Francke-Lehrkräfte auf der Spur verfolgter Mitbürger

Fortbildung zu Stolpersteinen im Gießener Stadtbereich

Vor dem ehemaligen Fröbelseminar war die erste Station von Lehrkräften der Francke-Schule, die sich über Stolpersteine in Gießen informieren wollten. Da, wo die Pädagogin Hedwig Burgheim gewohnt und gelehrt hatte, begann am Ende der Sommerferien für ein Dutzend Lehrer/-innen im Rahmen ihrer Vorbereitungswoche die kleine Exkursion im Gießener Stadtbereich.

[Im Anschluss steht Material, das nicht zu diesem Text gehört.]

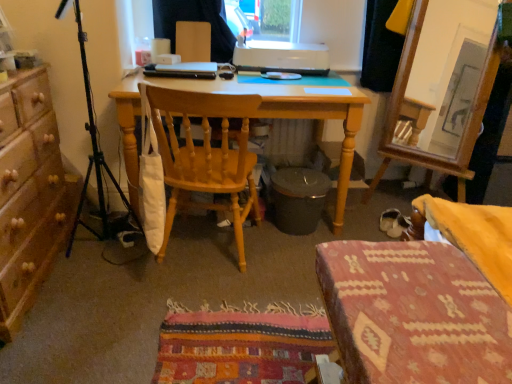
Question: Does wooden chair at center come in front of white suede shoe at lower right?

Choices:
 (A) yes
 (B) no

Answer: (A)

Question: Does wooden chair at center have a greater width compared to white suede shoe at lower right?

Choices:
 (A) no
 (B) yes

Answer: (B)

Question: Considering the relative sizes of wooden chair at center and white suede shoe at lower right in the image provided, is wooden chair at center thinner than white suede shoe at lower right?

Choices:
 (A) no
 (B) yes

Answer: (A)

Question: Is wooden chair at center shorter than white suede shoe at lower right?

Choices:
 (A) no
 (B) yes

Answer: (A)

Question: Is wooden chair at center positioned beyond the bounds of white suede shoe at lower right?

Choices:
 (A) no
 (B) yes

Answer: (B)

Question: Based on their sizes in the image, would you say black matte tripod at left is bigger or smaller than textured woolen stool at lower right?

Choices:
 (A) big
 (B) small

Answer: (A)

Question: Is black matte tripod at left wider or thinner than textured woolen stool at lower right?

Choices:
 (A) wide
 (B) thin

Answer: (B)

Question: Is point (126, 200) closer or farther from the camera than point (492, 329)?

Choices:
 (A) closer
 (B) farther

Answer: (B)

Question: Is black matte tripod at left in front of or behind textured woolen stool at lower right in the image?

Choices:
 (A) front
 (B) behind

Answer: (B)

Question: From a real-world perspective, is white plastic printer at upper center positioned above or below black matte laptop at center?

Choices:
 (A) below
 (B) above

Answer: (B)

In Monika Graulich hatte die Gruppe eine kundige Referentin für ihre Fortbildung gefunden, denn die Stadträtin ist seit Jahren aktiv im Verein „Gegen Vergessen – für Demokratie“ und in der örtlichen Stolperstein-Koordinierungsgruppe. An ausgewählten Orten berichtete Graulich nicht nur über Umstände der Verlegung von Stolpersteinen und den Künstler Gunter Demnig, der die Gedenkplatten aus Messing gestaltet, sondern auch über die Biografie einer jeden Person, an die erinnert werden soll. Darunter waren jüdische Einzelpersonen und Familien sowie ein Opfer der Aktion T4 (Ermordung von Psychiatrie-Patienten).

Für die Francke-Lehrer/-innen war der Termin sowohl eine Ergänzung zu sonstigen Fortbildungen für die Schulfächer Geschichte oder Religion als auch ein besonderes Anliegen: Die Schule hatte im Mai eine Patenschaft für Stolpersteine übernommen, und bei einem ersten Putztermin hatten sich Jugendliche der Klasse 9a darum gekümmert, dass in bestimmten Straßenzügen die dort verlegten Messingplatten vor dem Verdunkeln bewahrt werden und weiterhin gut sichtbar bleiben. Die Spurensuche der Lehrkräfte vor Ort diente auch dazu, dass dieser lokale Bezug zu einem insgesamt wichtigen Thema im Unterricht kompetent vermittelt werden kann.